Bureaucracy itself is the subject of the fourth chapter. Most of this is a plea for good bureaucracy and the end of unnamed sources, but there is still space for illustrative and useful anecdotes about acquiring information from the Ministry of Defence.

And in Chapter 5 we get a potted history of MySociety’s struggle to make politicians accountable for their votes, and an overview of how data gathered with public money – from The Royal Mail’s postcodes to Ordnance Survey – is sold back to the public at a monopolistic premium.

The justice system and the police are scrutinised in the 6th and 7th chapters – from the twisted logic that decreed audio recordings are more unreliable than written records to the criminalisation of complaint.

Then finally we end with a personal story in Chapter 8: a reflection on the MPs’ expenses saga that Brooke is best known for. You can understand the publishers – and indeed, many readers – wanting to read the story first-hand, but it’s also the least informative of all the chapters for journalists (which is a credit to all that Brooke has achieved on that front in wider society).

With a final ‘manifesto’ section Brooke summarises the main demands running across the book and leaves you ready to storm every institution in this country demanding change. It’s an experience reminiscent of finishing Franz Kafka’s The Trial – we have just been taken on a tour through the faceless, logic-deprived halls of power. And it’s a disconcerting, disorientating feeling.

Journalism 2.0

But this is not fiction. It is great journalism. And the victims caught in expensive paper trails and logical dead ends are real people.

Because although the book is designed to be dipped in as a reference work, it is also written as an eminently readable page-turner – indeed, the page-turning gets faster as the reader gets angrier. Throughout, Brooke illustrates her findings with anecdotes that not only put a human face on the victims of bureaucracy, but also pass on the valuable experience of those who have managed to get results.

For that reason, the book is not a pessimistic or sensationalist piece of writing.

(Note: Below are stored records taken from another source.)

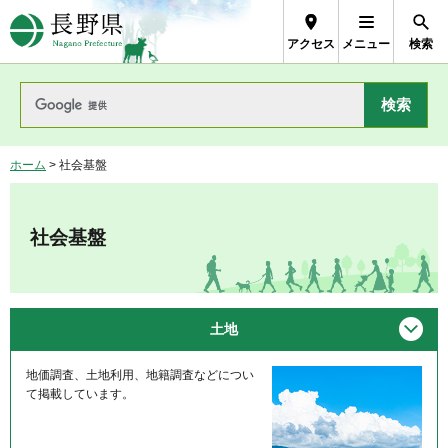
長野県Nagano Prefecture
アクセス
メニュー
検索
ホーム
> 社会基盤
社会基盤
メニ
土地
地価調査、土地利用、地籍調査などについ
て掲載しています。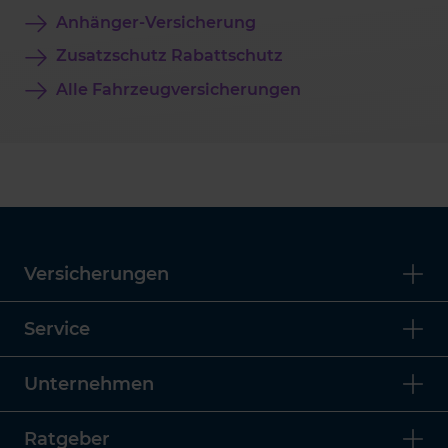
Anhänger-Versicherung
Zusatzschutz Rabattschutz
Alle Fahrzeugversicherungen
Versicherungen
Service
Unternehmen
Ratgeber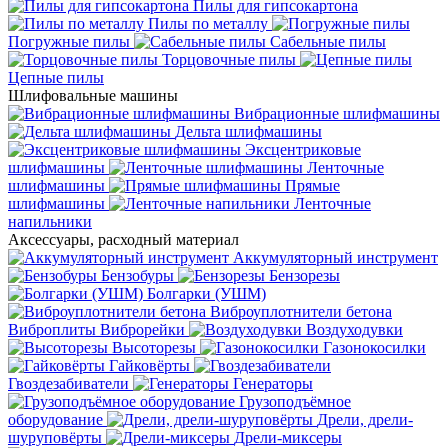
Пилы для гипсокартона
Пилы по металлу
Погружные пилы
Сабельные пилы
Торцовочные пилы
Цепные пилы
Шлифовальные машины
Вибрационные шлифмашины
Дельта шлифмашины
Эксцентриковые
шлифмашины
Ленточные
шлифмашины
Прямые
шлифмашины
Ленточные
напильники
Аксессуары, расходный материал
Аккумуляторный инструмент
Бензобуры
Бензорезы
Болгарки (УШМ)
Виброуплотнители бетона
Виброплиты
Виброрейки
Воздуходувки
Высоторезы
Газонокосилки
Гайковёрты
Гвоздезабиватели
Генераторы
Грузоподъёмное
оборудование
Дрели, дрели-
шуруповёрты
Дрели-миксеры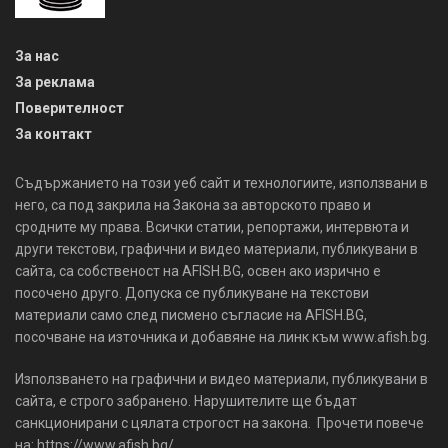
За нас
За реклама
Поверителност
За контакт
Съдържанието на този уеб сайт и технологиите, използвани в
него, са под закрила на Закона за авторското право и
сродните му права. Всички статии, репортажи, интервюта и
други текстови, графични и видео материали, публикувани в
сайта, са собственост на AFISH.BG, освен ако изрично е
посочено друго. Допуска се публикуване на текстови
материали само след писмено съгласие на AFISH.BG,
посочване на източника и добавяне на линк към www.afish.bg.
Използването на графични и видео материали, публикувани в
сайта, е строго забранено. Нарушителите ще бъдат
санкционирани с цялата строгост на закона. Прочети повече
на: https://www.afish.bg/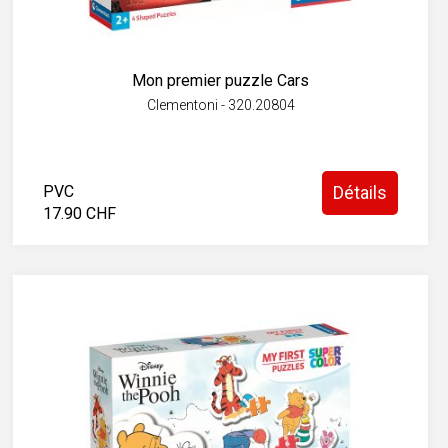
Mon premier puzzle Cars
Clementoni - 320.20804
PVC
Détails
17.90 CHF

There is hope – and the likes of Brooke, and MySociety, and others in this book are testament to the fact that this can be changed.

The Silent State is journalism 2.0 at its best – not just exposing injustice and waste, but providing a platform for others to hold power to account. It’s not content for content’s sake, but a tool. I strongly recommend not just buying it – but using it. Because there’s some serious work to be done.